Results Joint pain, range of joint movement, circumference of swollen joint, ESR, CRP, patient's global assessment (PGA) in MTX/GS group are significantly improved after 4 weeks of treatment in comparison with baseline and other groups at same time point (P<0.01-0.05). Adverse reactions in MTX/GS group were less than other groups. No serious adverse events occurred in all the patients. Axial symptoms were no significant difference in three groups. At all time point, MTX/GS group had better improvement in ASA20, BASMI, BASFI than other groups without statistic difference. No serious adverse events occurred in all the patients. Adverse reactions in MTX/GS group were less than other groups.

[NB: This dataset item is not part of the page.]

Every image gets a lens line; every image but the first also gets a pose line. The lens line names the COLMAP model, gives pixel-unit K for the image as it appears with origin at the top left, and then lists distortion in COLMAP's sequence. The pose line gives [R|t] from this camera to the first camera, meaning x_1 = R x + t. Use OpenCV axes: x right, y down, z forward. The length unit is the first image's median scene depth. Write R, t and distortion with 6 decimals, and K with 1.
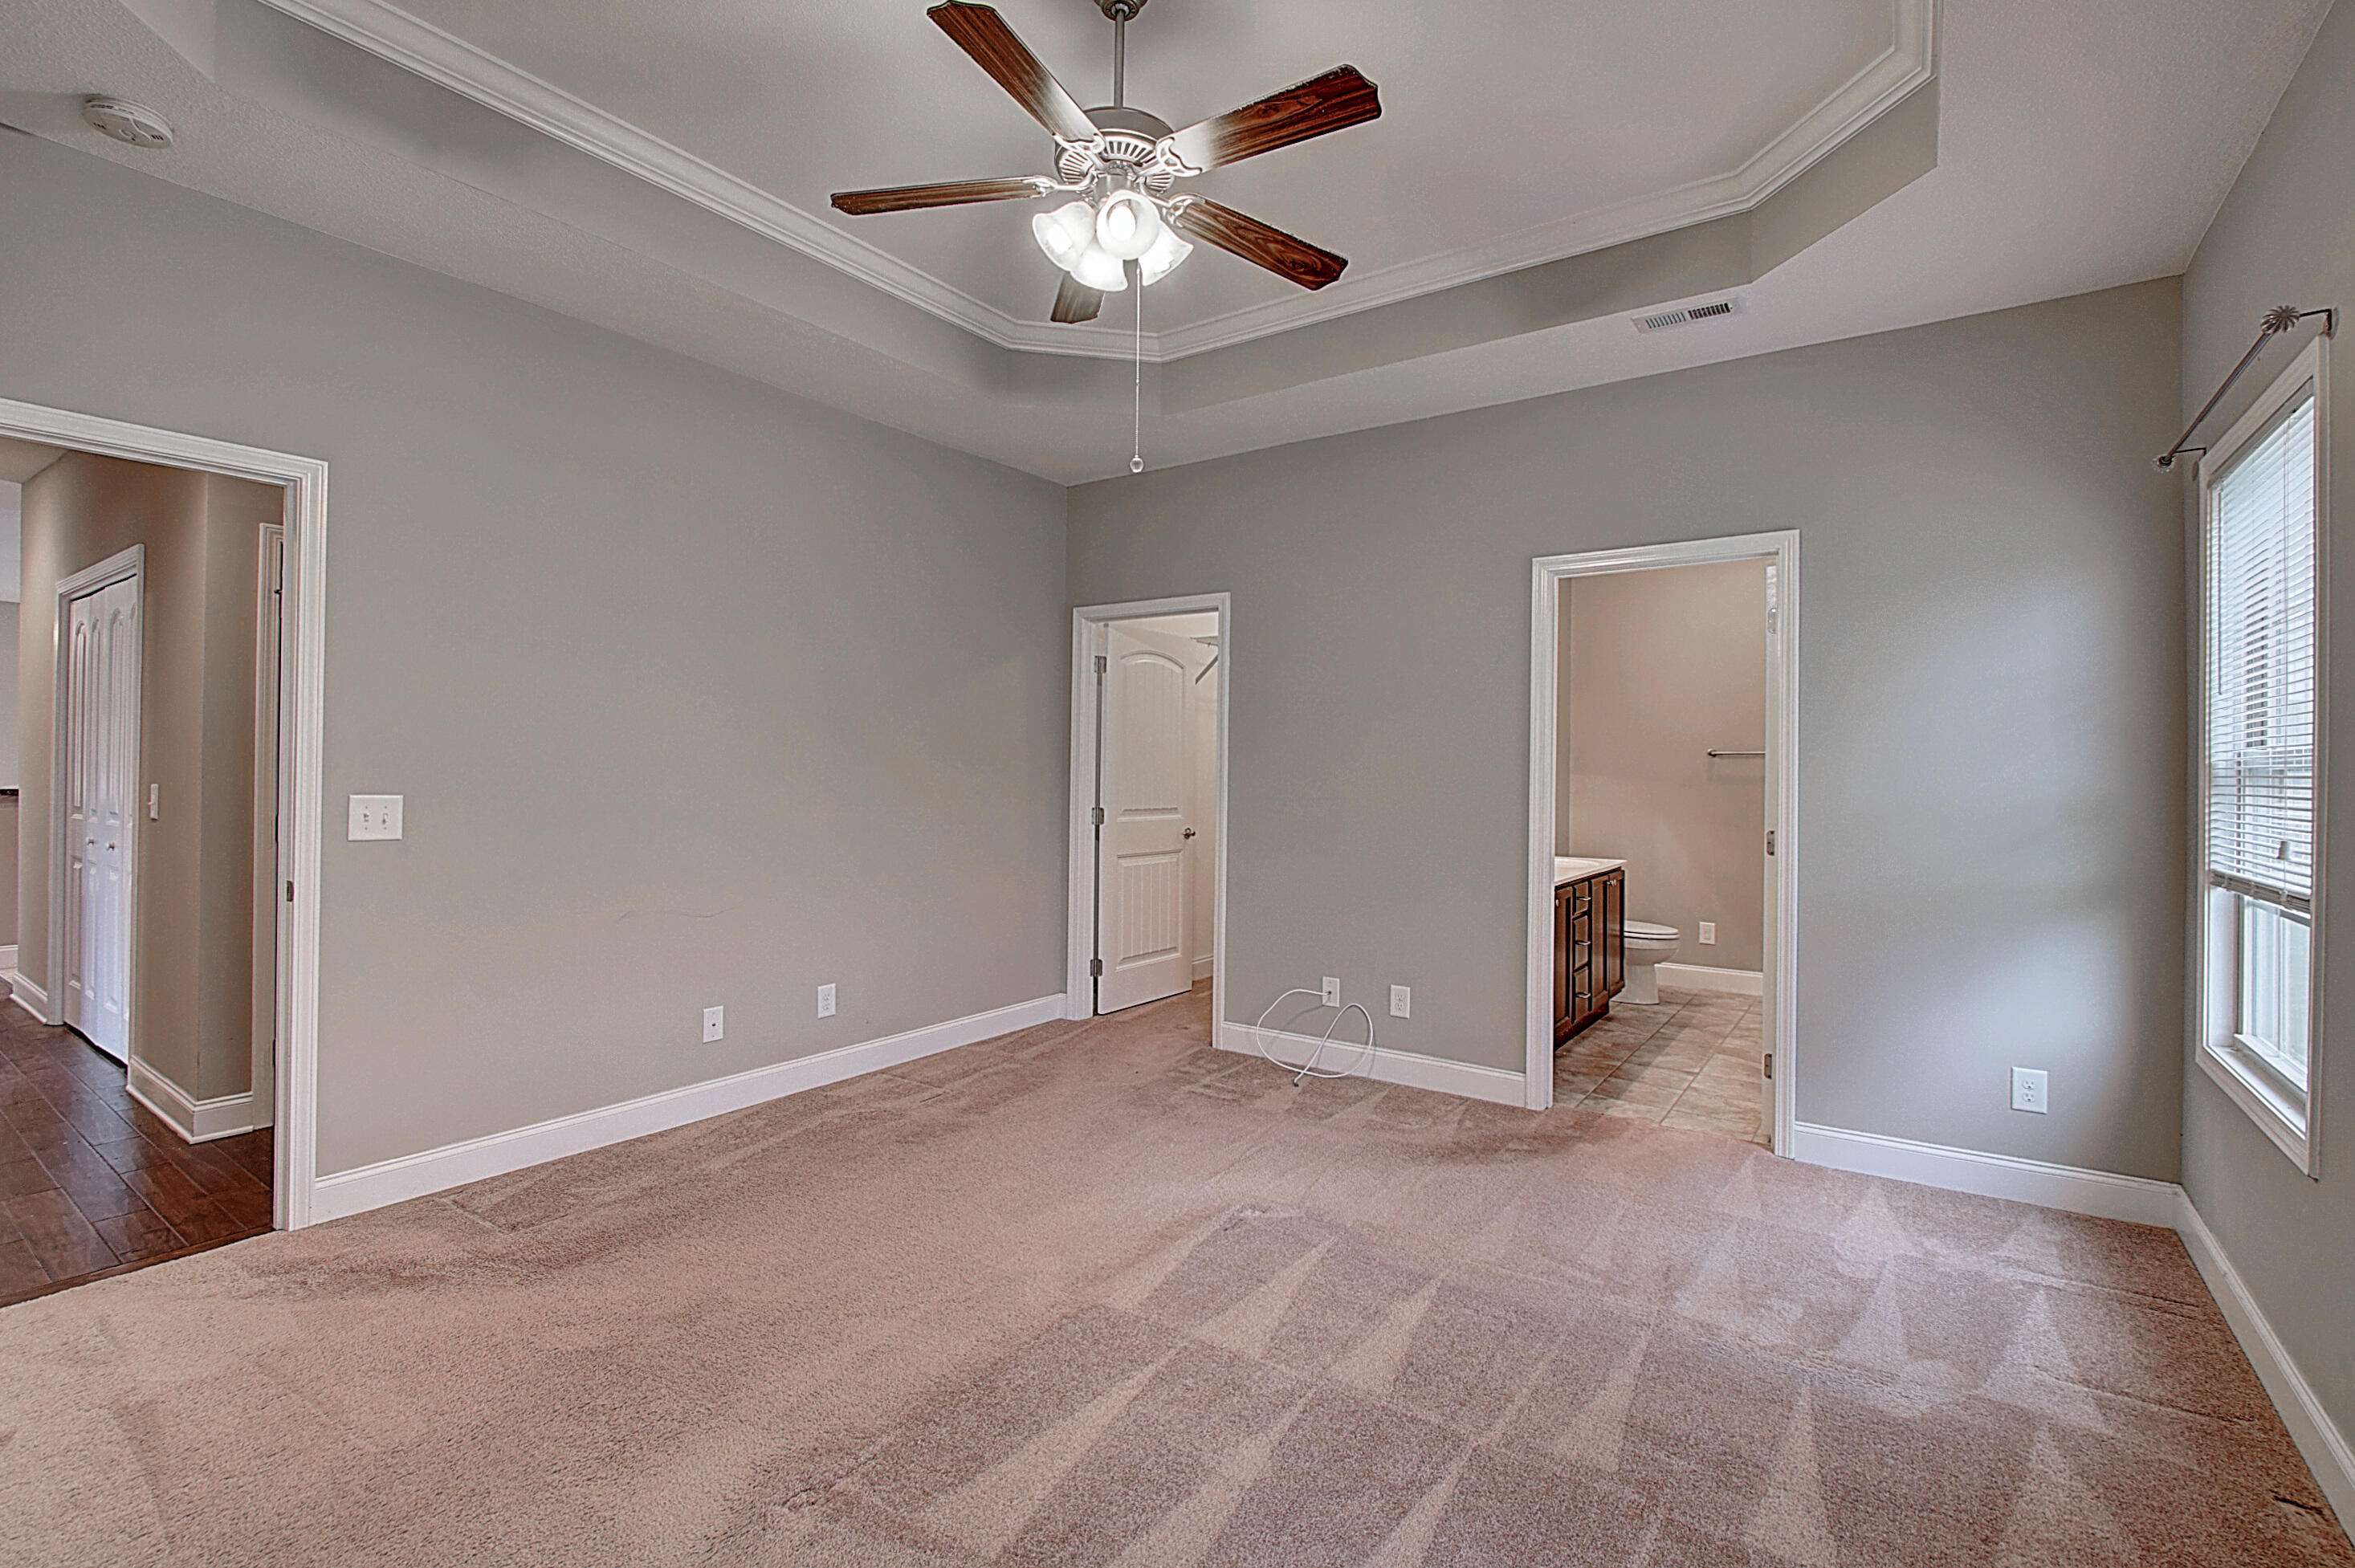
lens RADIAL K [[1042.8, 0, 1177.5], [0, 1042.8, 784.0], [0, 0, 1]] dist [-0.000596, -0.000246]
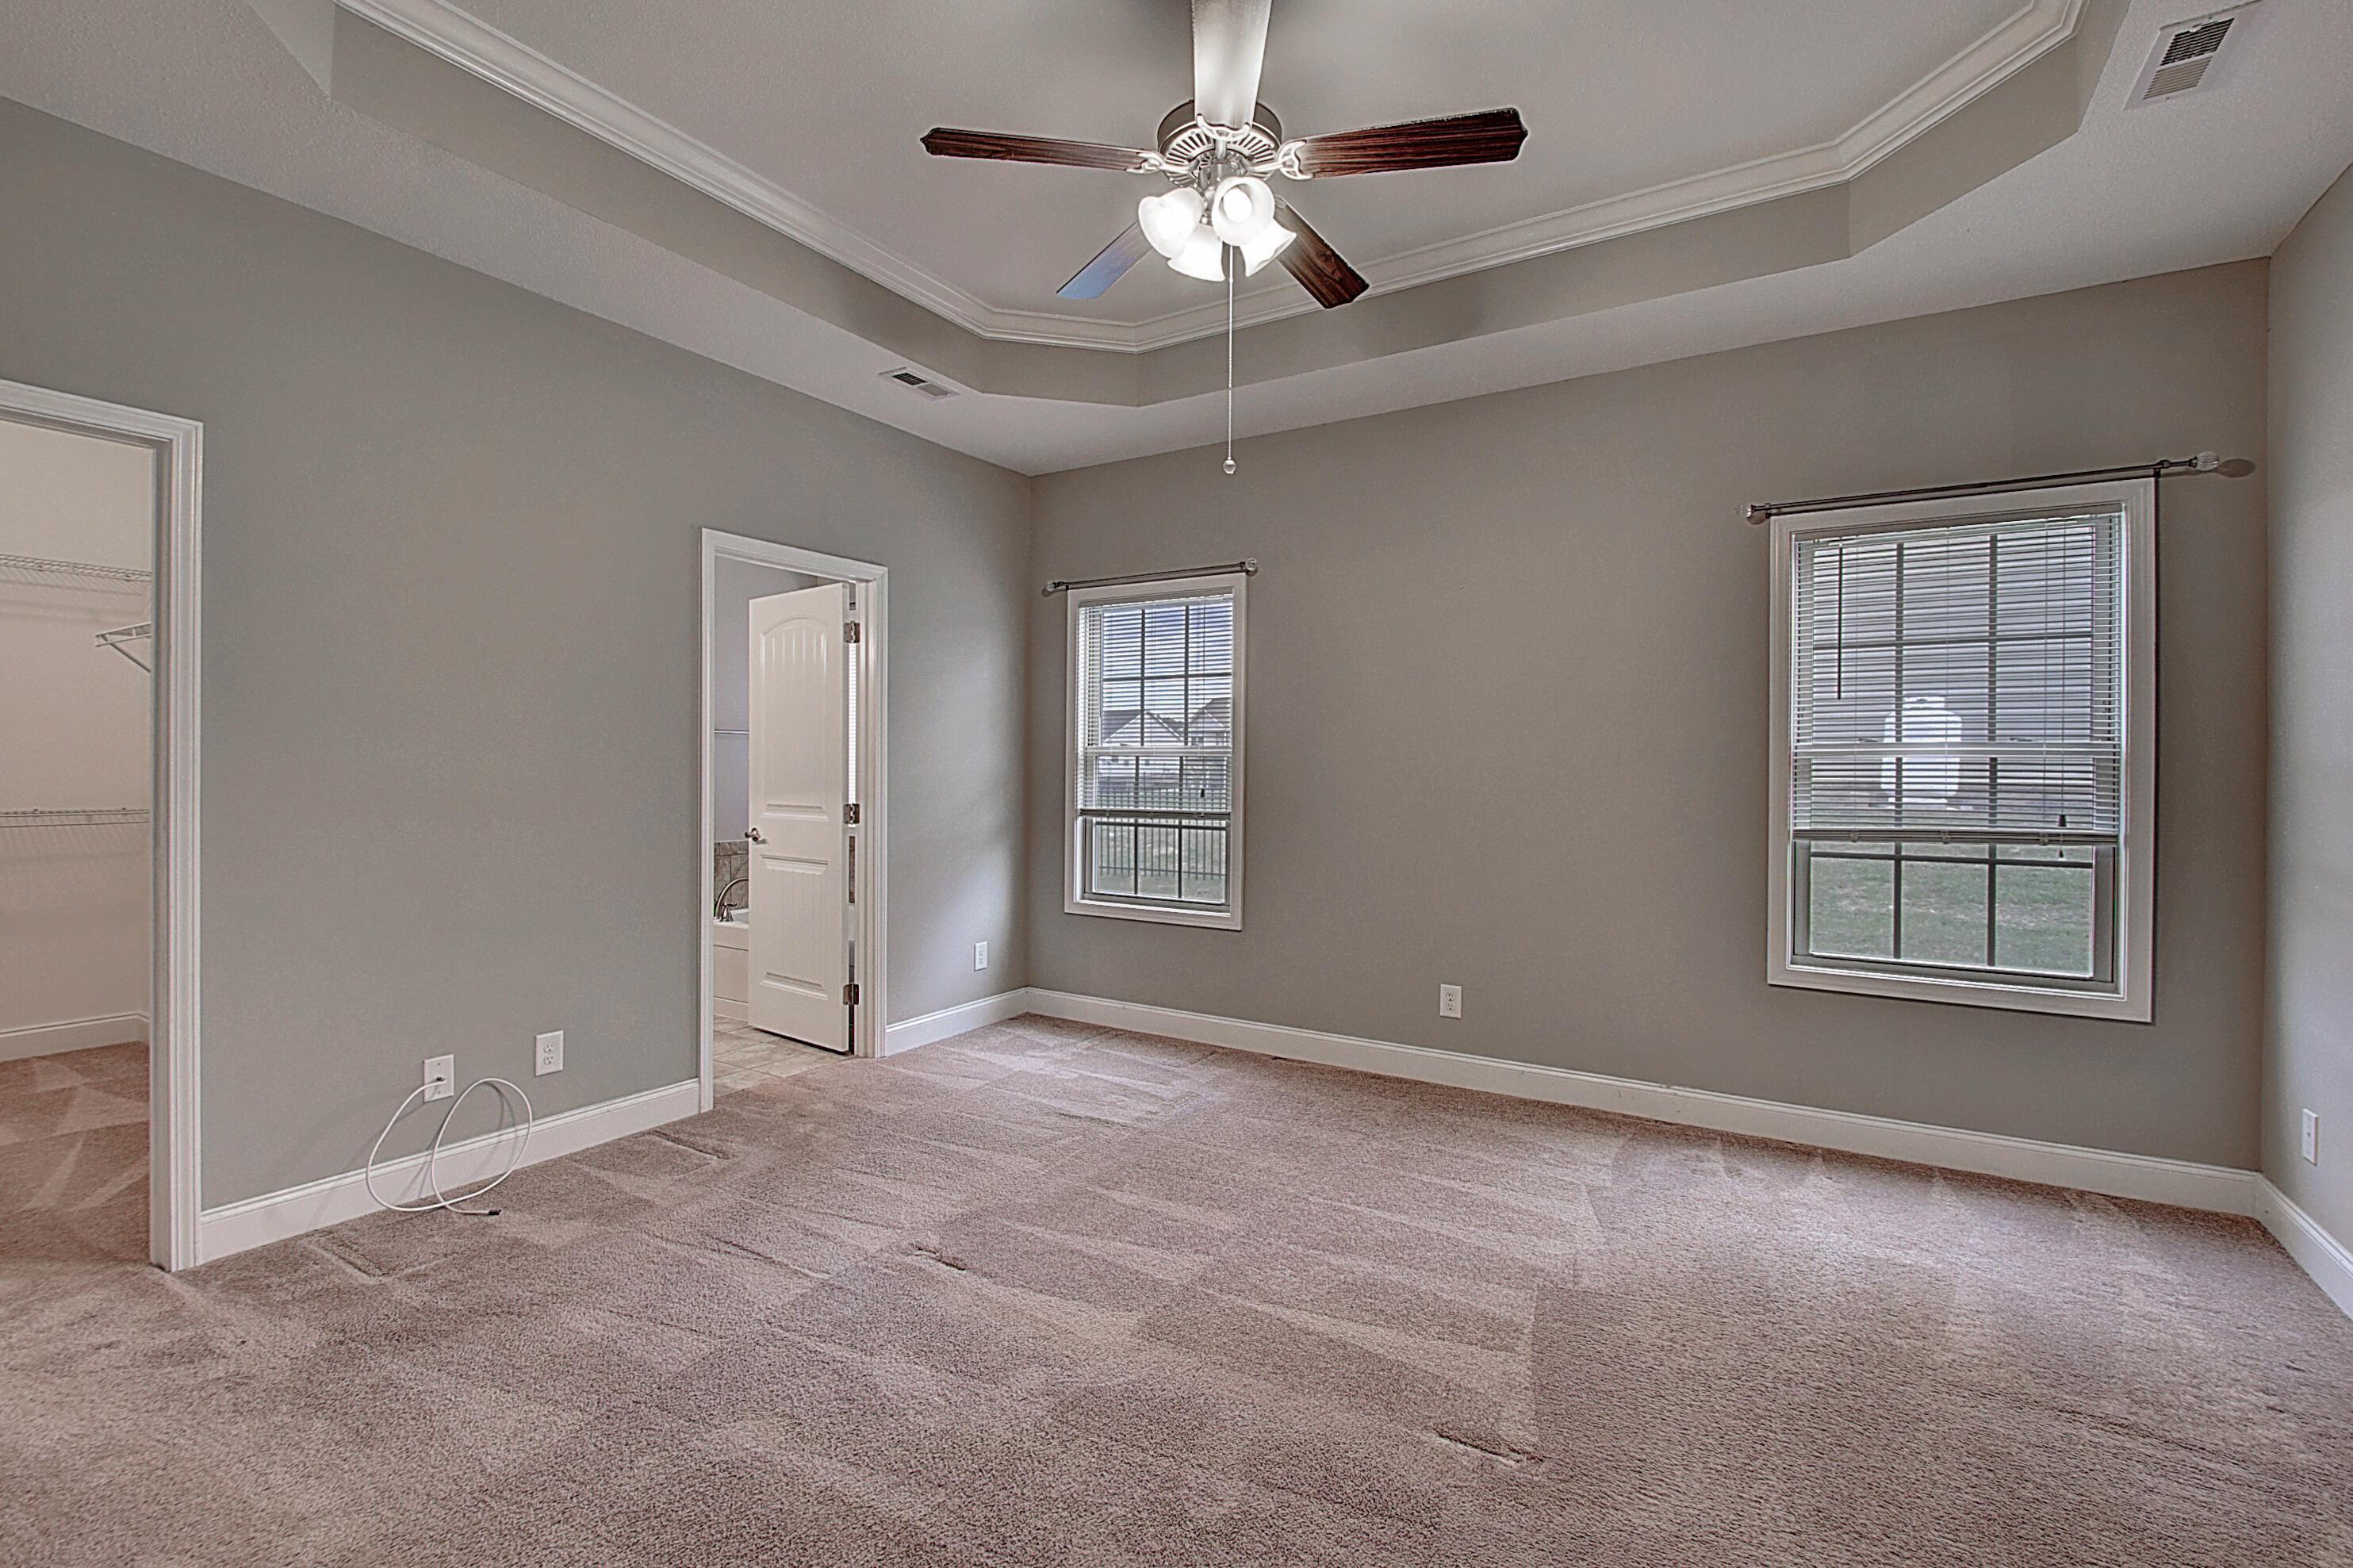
lens RADIAL K [[1042.0, 0, 1176.5], [0, 1042.0, 784.0], [0, 0, 1]] dist [-0.000596, -0.000246]
pose [[-0.069960, -0.026264, 0.997204, -0.861963], [-0.003419, 0.999654, 0.026089, -0.012675], [-0.997544, -0.001584, -0.070026, 0.894542]]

Conclusions Compared to MTX orally taken, the repeated intra-articular injections of MTX glucose solution can suppress knee synovitis earlier and safely in AS patients. The intra-articular therapy of MTX/GS is another option in refractory monoarthritis.


  1. Iagnocco A, Cerioni A, Coari G et al. Intra-articular methotrexate in the treatment of rheumatoid arthritis and psoriatic arthritis: a clinical and sonographic study. DClin Rheumatol. 2006 Mar;25(2):159-63.